ESA
Making lemonade from lemons, two teams of physicists have used data from misguided satellites to put Albert Einstein’s theory of gravity, the general theory of relativity, to an unexpected test. The opportunistic experiment confirms to unprecedented precision a key prediction of the theory—that time ticks slower near a massive body like Earth than it does farther away.
As Einstein explained, gravity arises because massive bodies warp space-time. Free-falling objects follow the straightest possible paths in that curved space-time, which to us appear as the parabolic arc of a thrown ball or the circular or elliptical orbit of a satellite. As part of that warping, time should tick more slowly near a massive body than it does farther away. That bizarre effect was first confirmed to low precision in 1959 in an experiment on Earth and in 1976 by Gravity Probe A, a 2-hour rocket-born experiment that compared the ticking of an atomic clock on the rocket with another on the ground.

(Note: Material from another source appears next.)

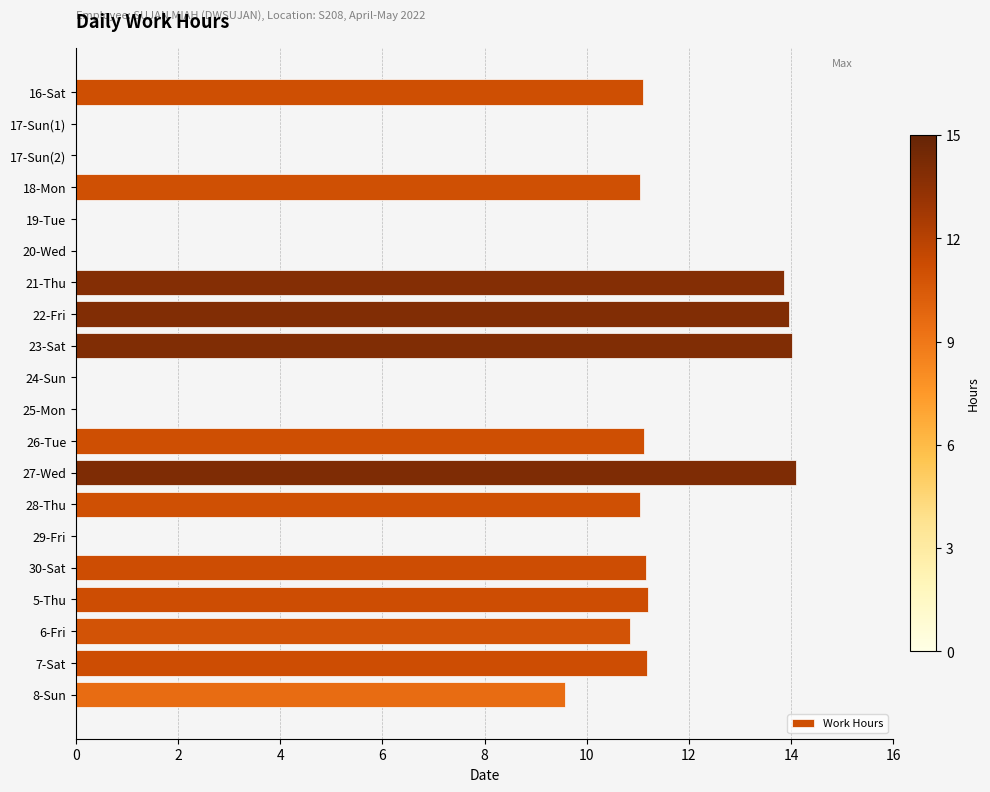

What is the sum of the values at 26-Tue and 5-Thu?

22.3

In 2014, scientists got another chance to test the effect when two of the 26 satellites now in Europe’s Galileo global navigation system, like the one pictured above, were accidentally launched into elliptical orbits instead of circular ones. The satellites now rise and fall by 8500 kilometers on every 13-hour orbit, which should cause their ticking to speed up and slow down by about one part in 10 billion over the course of each orbit. Now, two teams of physicists have tracked the variations and have shown, to five times better precision than before, that they match the predictions of general relativity, they report 4 December in Physical Review Letters. That’s not bad, considering the satellites weren’t designed to do the experiment. However, another experiment set to be launched to the space station in 2020 aims to search for similar deviations with five times greater precision still.